Records from a dataset
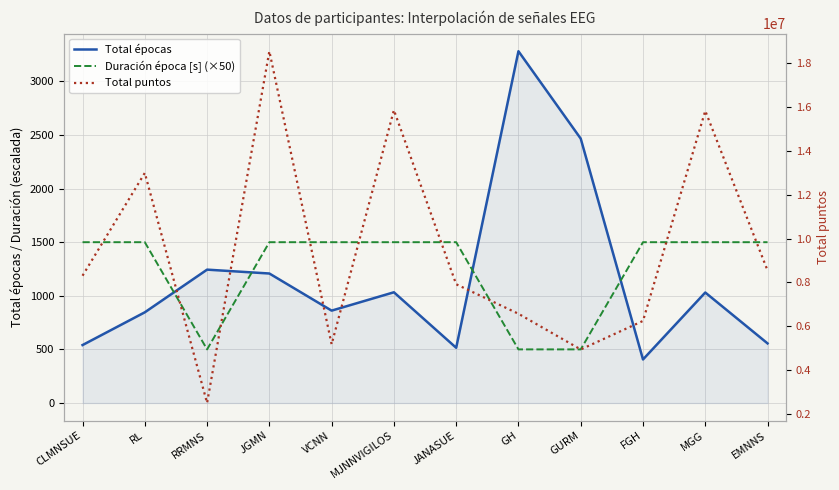

The value of Total puntos at RL is 12994759.0. True or false?

True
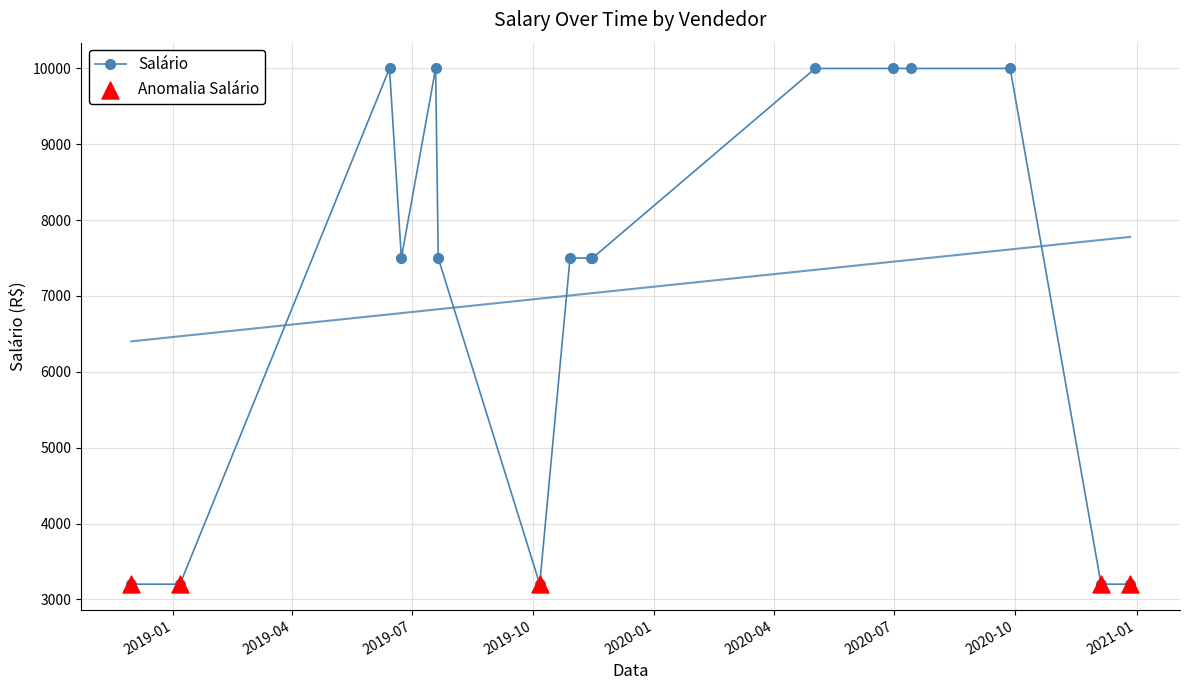

Which has a higher value, 2020-06-30 or 2019-07-21?

2020-06-30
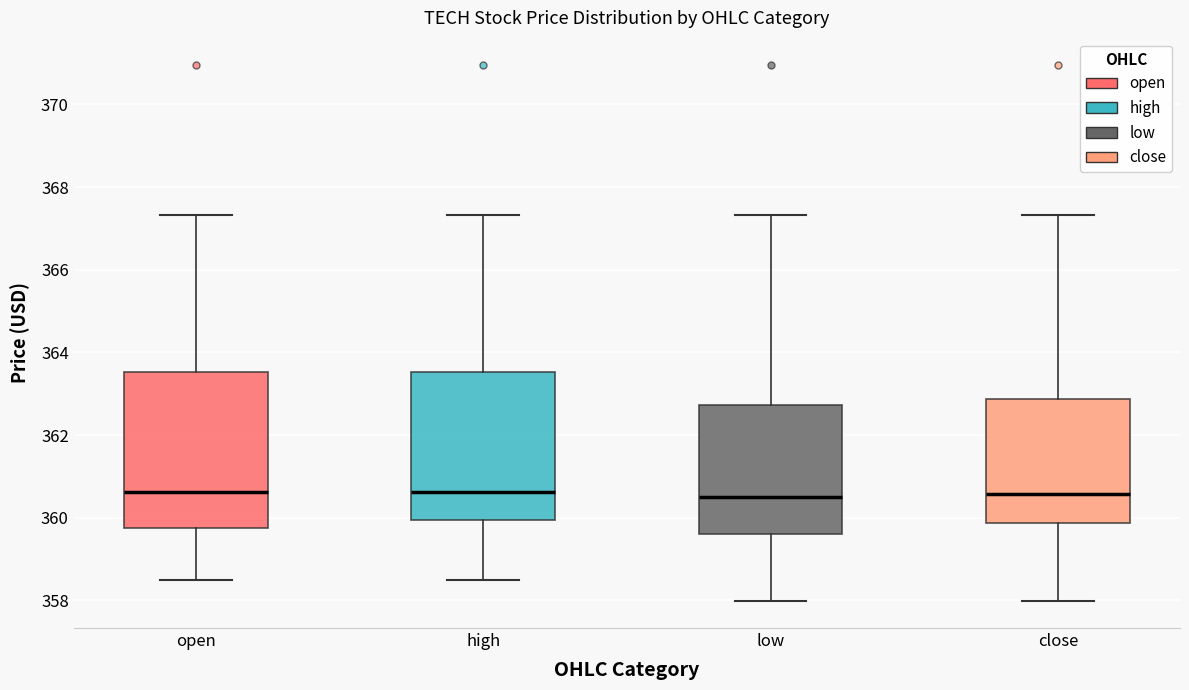

Where does the lower whisker of the box for low end on the y-axis? The values are not printed on the chart, so give them approximately, as read against the axis.

358.0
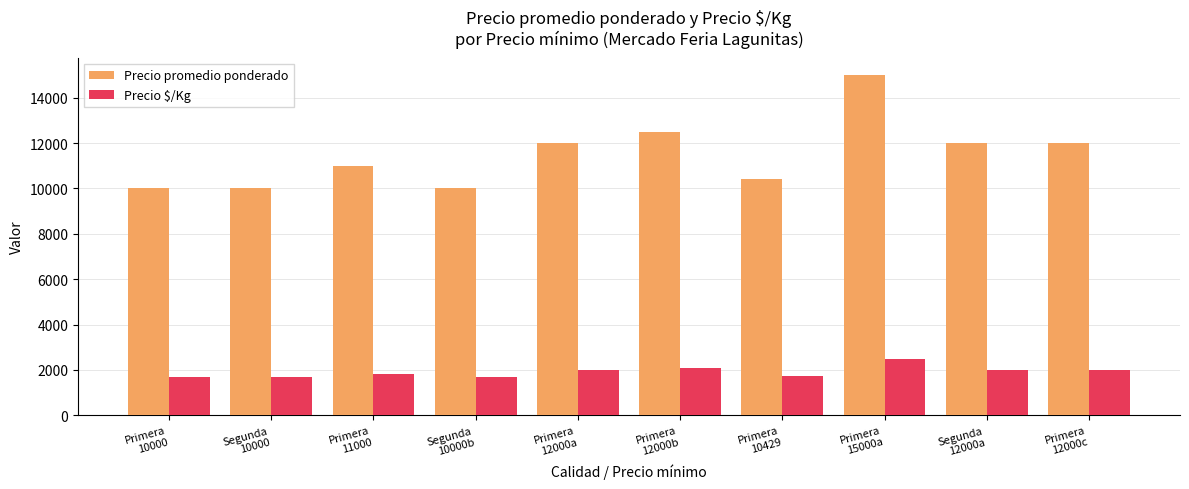

Which category has the highest value in the Precio promedio ponderado series?

Primera
15000a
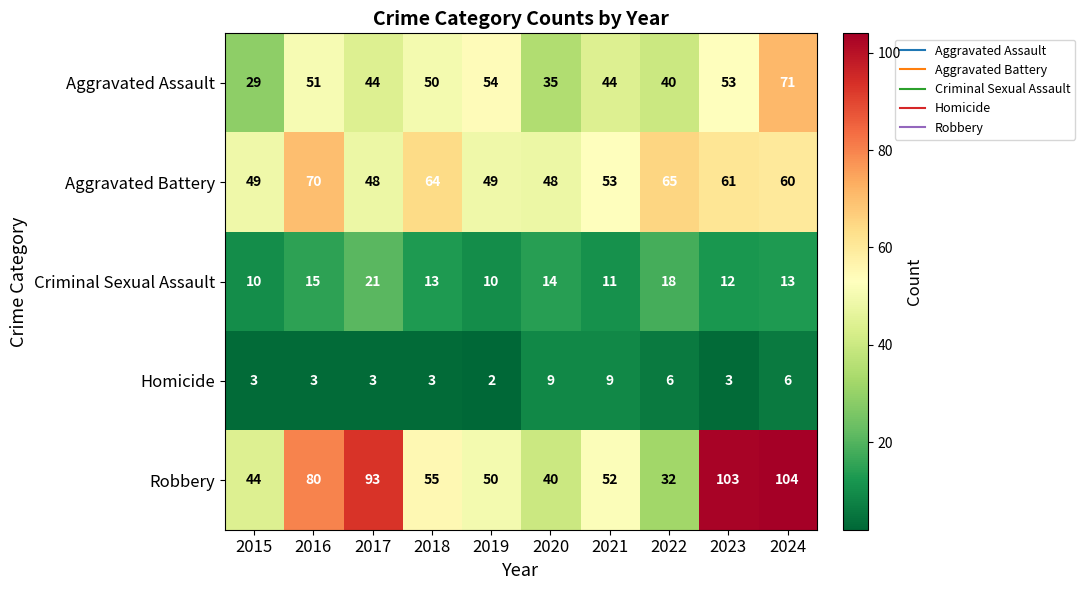

Which series has the largest range (max minus min)?

Robbery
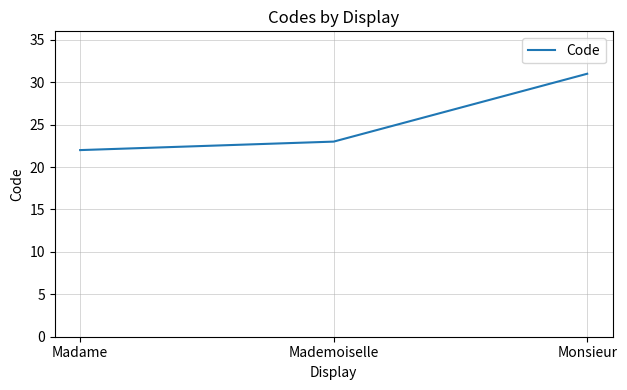

What is the sum of all values?

76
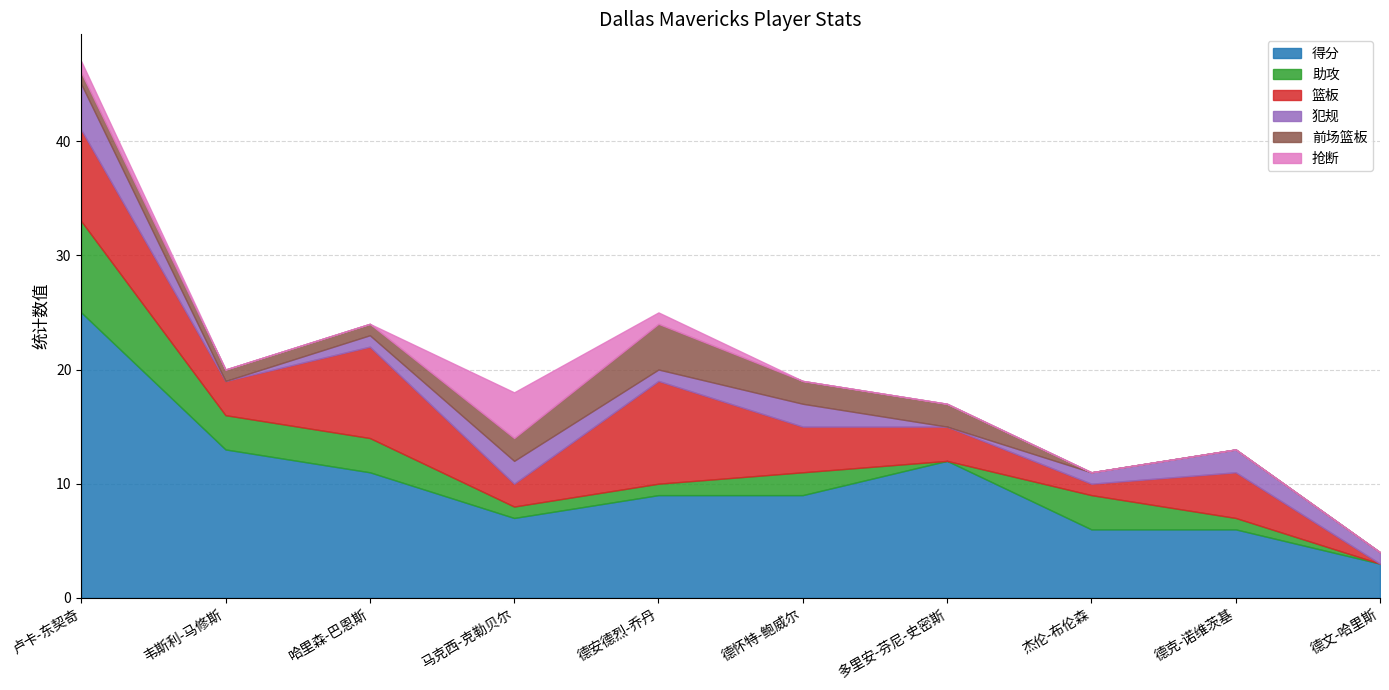

Which category has the highest value in the 犯规 series?

卢卡-东契奇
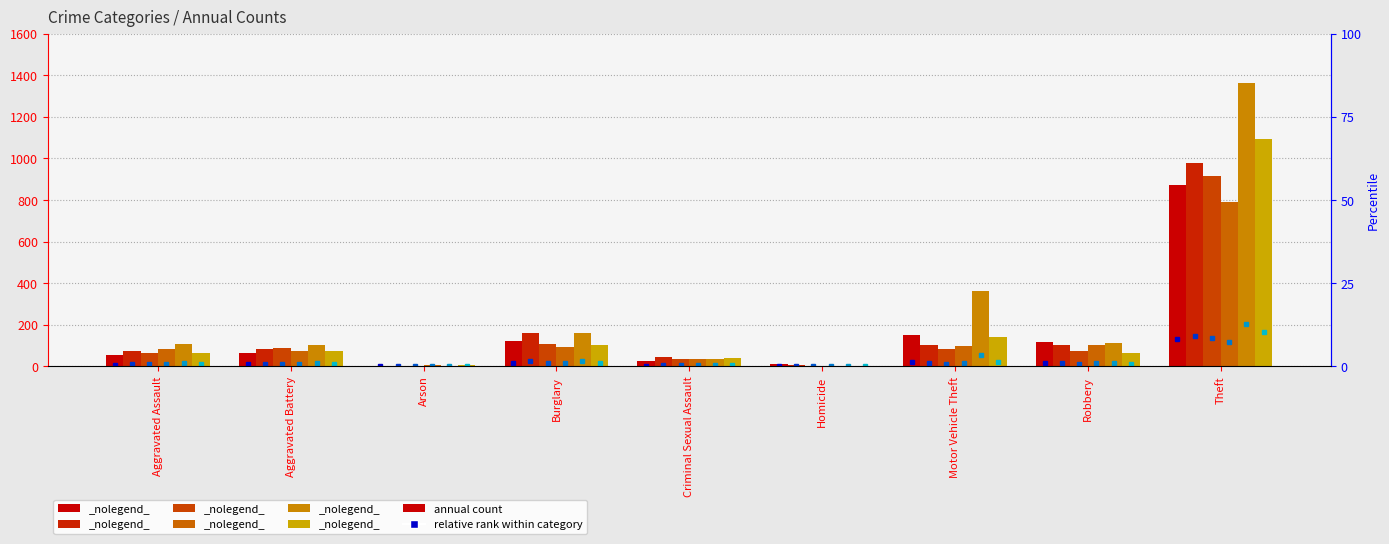

Reading left to right, transcribe all the data shown in this chart.

2015: 54	64	2	121	28	13	152	117	874
2017: 72	83	1	162	44	5	104	105	979
2019: 65	88	2	110	36	0	84	75	914
2021: 86	75	8	95	36	2	96	105	791
2023: 110	103	2	161	38	3	363	113	1363
2025: 65	72	5	105	40	2	142	67	1091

> _Your goal_
Print the data above again line by line, without changing any of it and without including the pictures.

> _Answer box_
The value of Total puntos at RL is 12994759.0. True or false?

True

Which has a higher value, 2020-06-30 or 2019-07-21?

2020-06-30

Where does the lower whisker of the box for low end on the y-axis? The values are not printed on the chart, so give them approximately, as read against the axis.

358.0

Which category has the highest value in the Precio promedio ponderado series?

Primera
15000a

Which series has the largest range (max minus min)?

Robbery

What is the sum of all values?

76

Which category has the highest value in the 犯规 series?

卢卡-东契奇

Reading left to right, transcribe all the data shown in this chart.

2015: 54	64	2	121	28	13	152	117	874
2017: 72	83	1	162	44	5	104	105	979
2019: 65	88	2	110	36	0	84	75	914
2021: 86	75	8	95	36	2	96	105	791
2023: 110	103	2	161	38	3	363	113	1363
2025: 65	72	5	105	40	2	142	67	1091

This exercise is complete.